-- BEGIN --

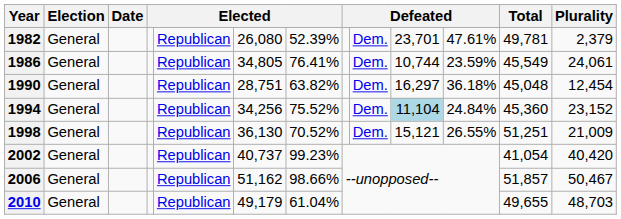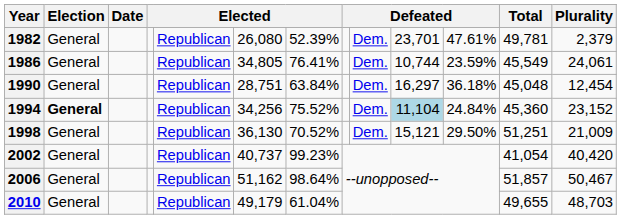1990 | column 7: 63.82% -> 63.84%
1994 | Election: normal -> bold
1998 | column 11: 26.55% -> 29.50%
2006 | column 7: 98.66% -> 98.64%
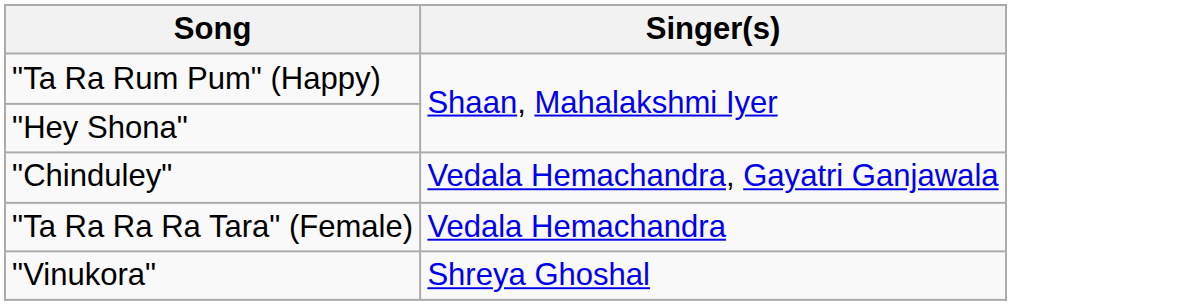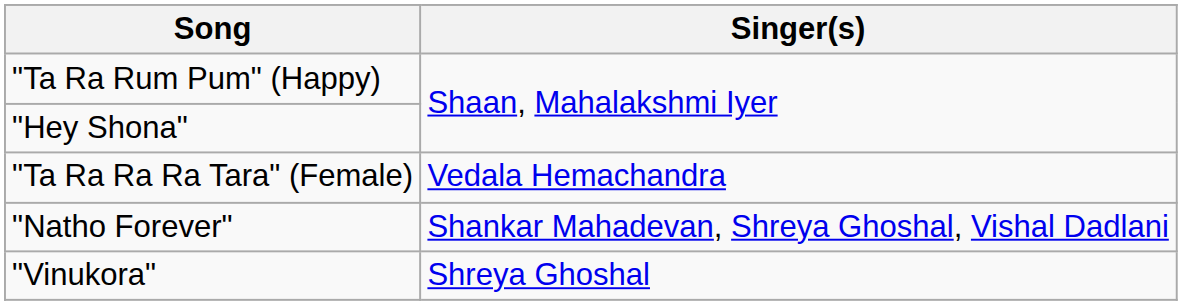- row: "Chinduley" | Vedala Hemachandra, Gayatri Ganjawala
+ row: "Natho Forever" | Shankar Mahadevan, Shreya Ghoshal, Vishal Dadlani
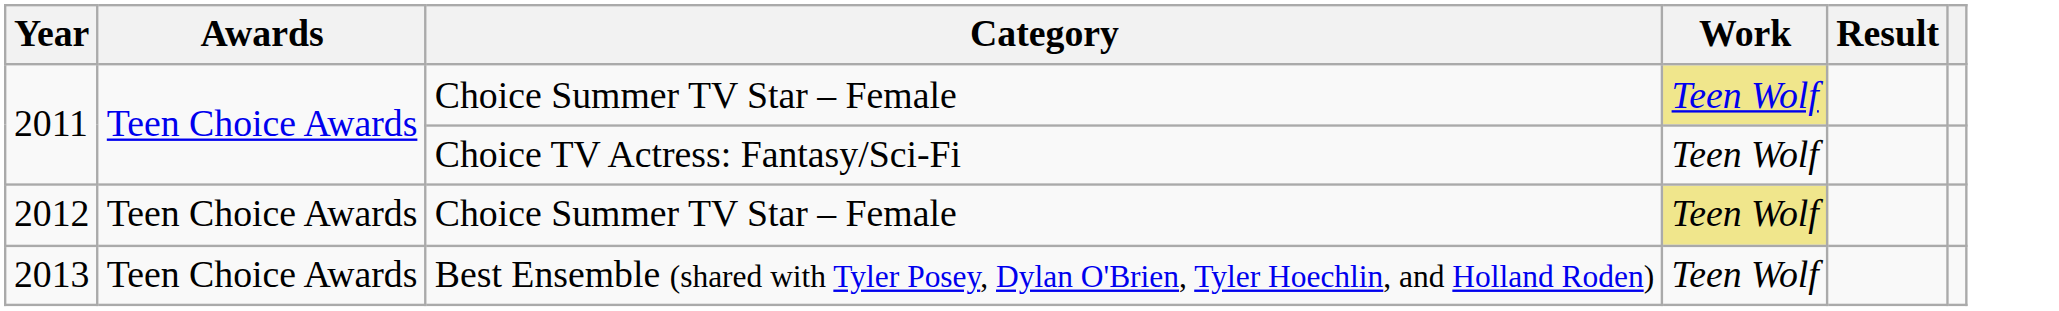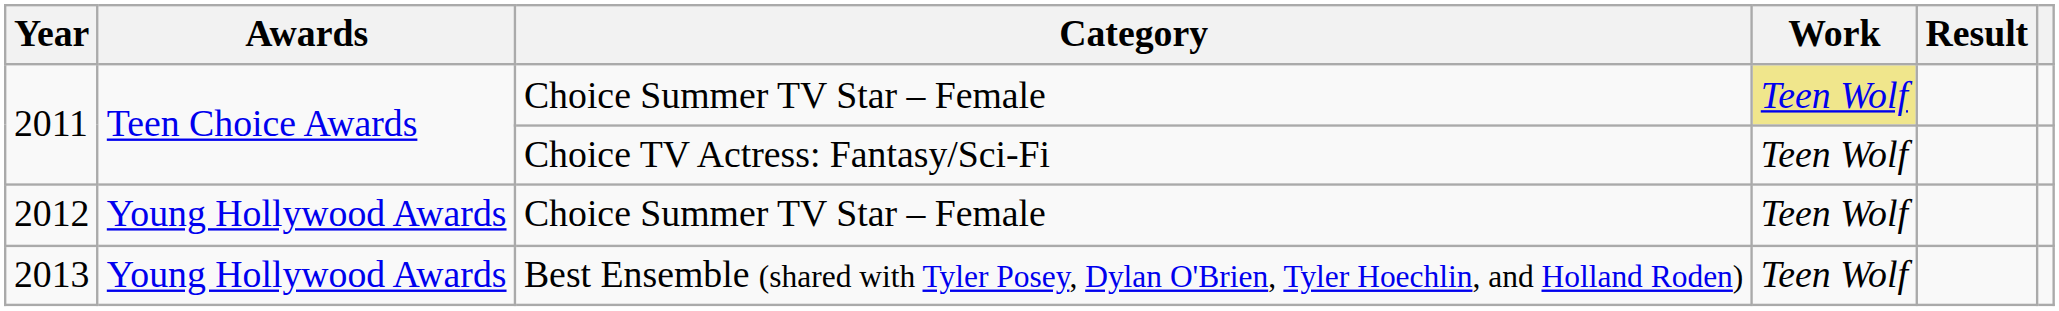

-- END --

Problem requirements - Copy every text line of the listing above verbatim, with the pictures omitted.

Solution to this task -
1990 | column 7: 63.82% -> 63.84%
1994 | Election: normal -> bold
1998 | column 11: 26.55% -> 29.50%
2006 | column 7: 98.66% -> 98.64%
- row: "Chinduley" | Vedala Hemachandra, Gayatri Ganjawala
+ row: "Natho Forever" | Shankar Mahadevan, Shreya Ghoshal, Vishal Dadlani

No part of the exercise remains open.